Volume 3
Capítulo 134: Explorando Outra Masmorra
Diferente da masmorra de nível baixo, aquela tinha um espaço limitado. As bordas podiam ser vistas de qualquer lugar.
O chão era completamente de pedras acinzentadas e enormes nuvens mórbidas demarcavam os limites da masmorra. Apenas algumas árvores circundavam, formando uma pequena floresta, o componente principal do local: um enorme e imponente templo de rochas que emitia uma aura esmagadora.
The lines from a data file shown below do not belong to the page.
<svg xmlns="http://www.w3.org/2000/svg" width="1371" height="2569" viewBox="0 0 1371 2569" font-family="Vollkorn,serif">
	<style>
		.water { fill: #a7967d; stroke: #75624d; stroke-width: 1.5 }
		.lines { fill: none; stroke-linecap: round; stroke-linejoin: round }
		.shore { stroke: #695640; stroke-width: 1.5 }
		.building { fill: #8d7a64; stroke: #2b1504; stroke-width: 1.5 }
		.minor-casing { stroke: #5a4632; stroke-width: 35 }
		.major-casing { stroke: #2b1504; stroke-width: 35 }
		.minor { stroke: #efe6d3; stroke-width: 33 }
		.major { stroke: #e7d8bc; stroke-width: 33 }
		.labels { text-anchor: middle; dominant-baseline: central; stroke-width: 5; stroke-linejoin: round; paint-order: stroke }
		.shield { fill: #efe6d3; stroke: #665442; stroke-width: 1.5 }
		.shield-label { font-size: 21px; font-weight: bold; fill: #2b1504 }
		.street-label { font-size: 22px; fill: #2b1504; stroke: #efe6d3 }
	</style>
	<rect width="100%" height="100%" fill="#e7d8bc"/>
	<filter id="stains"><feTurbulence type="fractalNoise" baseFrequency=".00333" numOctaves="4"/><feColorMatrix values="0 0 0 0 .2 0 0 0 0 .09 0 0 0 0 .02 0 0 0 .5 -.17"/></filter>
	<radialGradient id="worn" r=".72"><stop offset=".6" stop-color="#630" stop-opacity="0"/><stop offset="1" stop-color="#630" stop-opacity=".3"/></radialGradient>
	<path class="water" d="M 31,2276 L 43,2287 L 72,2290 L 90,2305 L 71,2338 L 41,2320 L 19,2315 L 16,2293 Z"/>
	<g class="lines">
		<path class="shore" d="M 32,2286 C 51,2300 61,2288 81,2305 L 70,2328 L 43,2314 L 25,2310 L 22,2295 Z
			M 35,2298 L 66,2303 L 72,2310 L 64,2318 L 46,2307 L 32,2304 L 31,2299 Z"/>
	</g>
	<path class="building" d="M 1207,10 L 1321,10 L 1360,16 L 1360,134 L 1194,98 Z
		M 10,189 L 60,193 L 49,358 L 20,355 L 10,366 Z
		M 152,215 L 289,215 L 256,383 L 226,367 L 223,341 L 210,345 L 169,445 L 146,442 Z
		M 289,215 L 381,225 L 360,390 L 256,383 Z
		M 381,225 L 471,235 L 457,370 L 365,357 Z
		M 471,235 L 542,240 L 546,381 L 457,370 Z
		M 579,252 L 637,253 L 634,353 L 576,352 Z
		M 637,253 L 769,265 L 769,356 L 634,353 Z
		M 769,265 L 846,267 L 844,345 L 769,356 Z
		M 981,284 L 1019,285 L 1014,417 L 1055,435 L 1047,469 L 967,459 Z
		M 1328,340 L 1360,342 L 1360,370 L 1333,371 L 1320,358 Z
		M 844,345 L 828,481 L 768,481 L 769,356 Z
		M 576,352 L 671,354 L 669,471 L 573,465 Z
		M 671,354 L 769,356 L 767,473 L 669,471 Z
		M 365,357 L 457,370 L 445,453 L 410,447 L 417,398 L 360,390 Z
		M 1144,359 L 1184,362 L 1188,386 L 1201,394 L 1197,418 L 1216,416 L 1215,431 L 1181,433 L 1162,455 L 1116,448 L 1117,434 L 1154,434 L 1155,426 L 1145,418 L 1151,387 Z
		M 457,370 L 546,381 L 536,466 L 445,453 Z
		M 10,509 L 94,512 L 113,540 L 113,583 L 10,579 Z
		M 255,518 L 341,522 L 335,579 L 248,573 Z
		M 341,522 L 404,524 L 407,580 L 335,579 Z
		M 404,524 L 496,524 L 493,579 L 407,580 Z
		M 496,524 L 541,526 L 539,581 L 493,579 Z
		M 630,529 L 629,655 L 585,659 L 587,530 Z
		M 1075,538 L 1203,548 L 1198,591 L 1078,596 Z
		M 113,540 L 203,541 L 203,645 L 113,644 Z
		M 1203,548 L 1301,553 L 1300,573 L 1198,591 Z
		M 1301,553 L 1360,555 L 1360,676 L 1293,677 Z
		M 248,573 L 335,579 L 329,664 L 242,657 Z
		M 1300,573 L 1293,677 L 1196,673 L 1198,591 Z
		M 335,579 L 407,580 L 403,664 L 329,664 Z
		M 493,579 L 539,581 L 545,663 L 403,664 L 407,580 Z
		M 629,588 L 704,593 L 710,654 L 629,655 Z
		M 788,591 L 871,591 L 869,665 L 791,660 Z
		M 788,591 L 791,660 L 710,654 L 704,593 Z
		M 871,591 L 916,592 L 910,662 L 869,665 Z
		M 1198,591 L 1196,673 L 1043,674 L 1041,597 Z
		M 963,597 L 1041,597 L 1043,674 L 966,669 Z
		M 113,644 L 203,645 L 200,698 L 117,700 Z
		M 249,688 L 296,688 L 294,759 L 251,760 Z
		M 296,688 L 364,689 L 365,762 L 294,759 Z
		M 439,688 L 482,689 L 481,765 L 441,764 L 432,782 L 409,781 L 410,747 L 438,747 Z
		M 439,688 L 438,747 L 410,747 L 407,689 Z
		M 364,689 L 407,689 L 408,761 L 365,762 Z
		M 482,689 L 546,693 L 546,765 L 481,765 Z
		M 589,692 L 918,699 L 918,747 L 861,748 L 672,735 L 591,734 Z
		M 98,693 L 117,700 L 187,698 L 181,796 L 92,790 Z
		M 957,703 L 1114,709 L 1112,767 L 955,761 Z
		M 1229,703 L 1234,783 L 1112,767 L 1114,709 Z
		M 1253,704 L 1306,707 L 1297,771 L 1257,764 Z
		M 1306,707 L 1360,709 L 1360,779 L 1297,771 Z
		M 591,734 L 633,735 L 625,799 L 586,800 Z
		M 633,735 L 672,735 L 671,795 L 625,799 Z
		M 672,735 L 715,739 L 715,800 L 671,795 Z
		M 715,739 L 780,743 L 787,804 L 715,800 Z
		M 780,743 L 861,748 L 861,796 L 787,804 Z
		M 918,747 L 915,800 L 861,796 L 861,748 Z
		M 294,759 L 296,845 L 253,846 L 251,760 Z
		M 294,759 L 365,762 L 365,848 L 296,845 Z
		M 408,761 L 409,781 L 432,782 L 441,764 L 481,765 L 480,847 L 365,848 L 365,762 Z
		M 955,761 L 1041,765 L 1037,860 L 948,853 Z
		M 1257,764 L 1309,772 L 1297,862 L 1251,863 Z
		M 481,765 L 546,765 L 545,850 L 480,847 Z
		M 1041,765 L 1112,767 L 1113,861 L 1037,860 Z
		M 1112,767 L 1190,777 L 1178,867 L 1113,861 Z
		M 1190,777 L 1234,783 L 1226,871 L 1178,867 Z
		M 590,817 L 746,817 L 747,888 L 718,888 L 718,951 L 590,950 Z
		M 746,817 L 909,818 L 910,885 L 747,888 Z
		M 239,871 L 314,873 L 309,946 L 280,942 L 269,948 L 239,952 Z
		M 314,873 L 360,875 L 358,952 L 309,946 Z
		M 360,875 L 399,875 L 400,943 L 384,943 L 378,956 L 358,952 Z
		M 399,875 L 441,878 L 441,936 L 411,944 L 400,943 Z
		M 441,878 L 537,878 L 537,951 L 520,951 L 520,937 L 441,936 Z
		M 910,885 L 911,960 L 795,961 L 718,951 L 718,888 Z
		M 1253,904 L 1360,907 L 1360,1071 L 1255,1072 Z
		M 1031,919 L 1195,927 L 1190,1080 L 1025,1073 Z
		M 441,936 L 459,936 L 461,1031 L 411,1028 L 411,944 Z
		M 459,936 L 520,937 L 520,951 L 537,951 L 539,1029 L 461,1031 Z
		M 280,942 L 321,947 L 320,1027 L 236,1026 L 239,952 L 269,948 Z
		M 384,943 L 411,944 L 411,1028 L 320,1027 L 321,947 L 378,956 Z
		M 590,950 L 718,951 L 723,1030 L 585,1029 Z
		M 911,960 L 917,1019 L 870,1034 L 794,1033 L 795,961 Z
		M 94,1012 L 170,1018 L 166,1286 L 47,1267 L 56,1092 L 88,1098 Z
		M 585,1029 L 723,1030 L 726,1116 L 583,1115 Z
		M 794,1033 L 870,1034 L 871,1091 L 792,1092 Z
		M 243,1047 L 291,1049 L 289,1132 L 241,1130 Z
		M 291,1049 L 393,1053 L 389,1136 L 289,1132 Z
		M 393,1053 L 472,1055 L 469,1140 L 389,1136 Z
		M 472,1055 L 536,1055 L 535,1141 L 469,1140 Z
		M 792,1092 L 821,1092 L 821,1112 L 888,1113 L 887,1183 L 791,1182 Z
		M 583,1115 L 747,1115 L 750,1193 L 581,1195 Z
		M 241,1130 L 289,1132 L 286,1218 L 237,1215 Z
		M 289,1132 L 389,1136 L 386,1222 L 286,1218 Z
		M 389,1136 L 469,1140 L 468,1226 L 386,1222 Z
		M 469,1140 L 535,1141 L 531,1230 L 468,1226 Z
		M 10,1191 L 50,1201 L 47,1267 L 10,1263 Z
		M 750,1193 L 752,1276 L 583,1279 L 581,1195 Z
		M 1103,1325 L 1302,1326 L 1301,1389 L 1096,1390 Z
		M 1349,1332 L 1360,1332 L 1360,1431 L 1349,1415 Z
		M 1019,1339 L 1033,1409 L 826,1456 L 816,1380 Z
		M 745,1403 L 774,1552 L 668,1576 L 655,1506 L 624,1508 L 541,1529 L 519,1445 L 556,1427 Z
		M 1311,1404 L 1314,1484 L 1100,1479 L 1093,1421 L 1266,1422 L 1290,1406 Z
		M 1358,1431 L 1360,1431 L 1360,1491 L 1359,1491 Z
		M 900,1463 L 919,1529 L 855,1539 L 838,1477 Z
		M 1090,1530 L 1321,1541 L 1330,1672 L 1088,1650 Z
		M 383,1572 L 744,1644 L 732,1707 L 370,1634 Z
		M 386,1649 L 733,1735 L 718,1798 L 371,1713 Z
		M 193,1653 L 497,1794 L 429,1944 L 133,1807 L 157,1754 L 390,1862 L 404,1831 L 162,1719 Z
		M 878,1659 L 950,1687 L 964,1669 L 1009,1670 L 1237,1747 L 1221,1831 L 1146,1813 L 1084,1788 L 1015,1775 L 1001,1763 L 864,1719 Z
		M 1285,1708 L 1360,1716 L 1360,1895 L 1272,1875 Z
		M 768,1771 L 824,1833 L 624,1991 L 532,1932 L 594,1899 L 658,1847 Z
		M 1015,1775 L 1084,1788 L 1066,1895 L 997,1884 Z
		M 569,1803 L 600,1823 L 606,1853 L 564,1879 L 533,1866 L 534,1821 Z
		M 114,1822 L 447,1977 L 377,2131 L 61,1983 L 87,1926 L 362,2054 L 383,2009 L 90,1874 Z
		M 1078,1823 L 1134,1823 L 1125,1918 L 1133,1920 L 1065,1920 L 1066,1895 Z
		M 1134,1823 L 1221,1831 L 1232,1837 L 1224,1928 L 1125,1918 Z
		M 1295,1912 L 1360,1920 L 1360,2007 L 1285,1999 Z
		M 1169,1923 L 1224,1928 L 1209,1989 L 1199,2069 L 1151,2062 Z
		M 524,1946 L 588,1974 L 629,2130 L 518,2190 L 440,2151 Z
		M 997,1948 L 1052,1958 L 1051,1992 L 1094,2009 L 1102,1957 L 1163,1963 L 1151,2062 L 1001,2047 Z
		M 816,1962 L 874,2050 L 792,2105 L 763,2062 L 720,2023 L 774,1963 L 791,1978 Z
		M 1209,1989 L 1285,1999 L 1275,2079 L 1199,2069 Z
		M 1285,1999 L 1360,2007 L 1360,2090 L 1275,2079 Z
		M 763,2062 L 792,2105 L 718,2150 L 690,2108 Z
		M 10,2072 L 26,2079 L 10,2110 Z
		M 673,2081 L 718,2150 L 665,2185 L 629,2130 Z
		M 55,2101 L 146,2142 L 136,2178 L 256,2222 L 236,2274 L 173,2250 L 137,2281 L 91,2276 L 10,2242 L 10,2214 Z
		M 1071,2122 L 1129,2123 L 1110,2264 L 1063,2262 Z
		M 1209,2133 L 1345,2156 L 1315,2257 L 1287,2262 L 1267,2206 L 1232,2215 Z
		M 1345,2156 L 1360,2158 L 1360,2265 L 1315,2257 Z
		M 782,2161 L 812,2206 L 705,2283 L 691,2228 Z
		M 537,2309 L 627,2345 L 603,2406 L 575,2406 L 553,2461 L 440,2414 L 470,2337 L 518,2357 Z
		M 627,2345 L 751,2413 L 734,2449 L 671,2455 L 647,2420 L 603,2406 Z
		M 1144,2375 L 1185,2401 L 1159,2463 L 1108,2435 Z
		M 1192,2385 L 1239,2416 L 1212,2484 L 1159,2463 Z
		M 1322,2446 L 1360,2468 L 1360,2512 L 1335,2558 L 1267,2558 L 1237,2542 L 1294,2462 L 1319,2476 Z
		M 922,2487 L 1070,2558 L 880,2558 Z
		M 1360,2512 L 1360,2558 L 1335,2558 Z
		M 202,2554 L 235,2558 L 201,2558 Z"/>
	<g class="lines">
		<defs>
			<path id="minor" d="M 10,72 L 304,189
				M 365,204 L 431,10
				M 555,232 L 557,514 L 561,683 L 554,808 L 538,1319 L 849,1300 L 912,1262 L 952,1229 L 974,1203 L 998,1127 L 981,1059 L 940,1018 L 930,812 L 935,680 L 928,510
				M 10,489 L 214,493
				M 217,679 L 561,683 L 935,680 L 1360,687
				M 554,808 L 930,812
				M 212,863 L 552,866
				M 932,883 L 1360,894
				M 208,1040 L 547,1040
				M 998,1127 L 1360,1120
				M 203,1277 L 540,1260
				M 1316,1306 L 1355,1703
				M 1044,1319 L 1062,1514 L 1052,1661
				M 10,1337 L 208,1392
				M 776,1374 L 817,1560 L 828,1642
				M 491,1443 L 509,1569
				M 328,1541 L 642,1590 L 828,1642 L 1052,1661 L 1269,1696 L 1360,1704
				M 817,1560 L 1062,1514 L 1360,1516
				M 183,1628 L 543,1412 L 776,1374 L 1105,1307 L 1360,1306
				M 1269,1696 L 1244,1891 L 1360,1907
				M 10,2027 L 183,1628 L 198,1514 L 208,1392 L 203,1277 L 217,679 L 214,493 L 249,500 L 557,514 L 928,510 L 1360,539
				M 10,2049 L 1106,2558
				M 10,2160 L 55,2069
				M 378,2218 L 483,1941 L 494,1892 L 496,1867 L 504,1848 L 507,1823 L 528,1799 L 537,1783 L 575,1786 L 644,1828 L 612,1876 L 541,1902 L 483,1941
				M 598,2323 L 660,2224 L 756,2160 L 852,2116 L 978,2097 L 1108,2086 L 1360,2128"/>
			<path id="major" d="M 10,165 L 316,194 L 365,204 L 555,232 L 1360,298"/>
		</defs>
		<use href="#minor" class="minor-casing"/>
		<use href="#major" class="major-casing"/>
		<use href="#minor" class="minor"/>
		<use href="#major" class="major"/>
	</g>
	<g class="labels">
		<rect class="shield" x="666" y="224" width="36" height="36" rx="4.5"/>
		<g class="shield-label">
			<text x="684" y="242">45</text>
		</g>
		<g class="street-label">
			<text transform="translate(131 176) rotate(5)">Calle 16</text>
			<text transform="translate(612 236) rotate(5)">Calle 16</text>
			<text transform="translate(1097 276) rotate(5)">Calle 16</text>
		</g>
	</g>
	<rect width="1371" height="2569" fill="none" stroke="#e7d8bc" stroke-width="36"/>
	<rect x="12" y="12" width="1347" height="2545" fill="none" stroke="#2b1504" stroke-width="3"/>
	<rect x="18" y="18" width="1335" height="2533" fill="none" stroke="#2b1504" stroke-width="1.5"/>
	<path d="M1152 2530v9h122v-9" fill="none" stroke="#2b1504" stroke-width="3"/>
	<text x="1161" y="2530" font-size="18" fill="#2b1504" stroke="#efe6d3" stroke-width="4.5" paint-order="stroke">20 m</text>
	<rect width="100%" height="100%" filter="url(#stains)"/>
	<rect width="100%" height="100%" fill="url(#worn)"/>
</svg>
A cabeça de Kurone girou, sentia o sangue escorrendo lentamente pela parte de trás, onde bateu com força contra um tronco, e os músculos pulsando devido ao esforço excessivo das últimas horas.
Materializou sua escopeta de canos cerrados e varreu o local à procura de Lou Xhien, fazia preces para que ela ainda estivesse viva, talvez escondida em algum lugar daquela pequena floresta.
Sabia que se aproximar do templo era perigoso, por isso entrou na floresta rasa, sempre com cautela, com os ouvidos e olhos atentos para qualquer movimento ou ruído, mas tudo que os seus sentidos captavam era a densa camada de nuvens cinza aglomerando-se lá.
“Então é ali a fonte do distúrbio, tô fodido se essa mana tiver vindo mesmo do chefão.”
[Atrás de você, três monstros!]
Antes que Annie terminasse o grito, Kurone virou-se, fazendo o quimono branco dançar no ar, e disparou sem piedade contra três raposas brancas que estavam prestes a mordê-lo. O chumbo imbuído em mana adentrou o corpo das criaturas e as transformou em verdadeiras bexigas de festa explodindo.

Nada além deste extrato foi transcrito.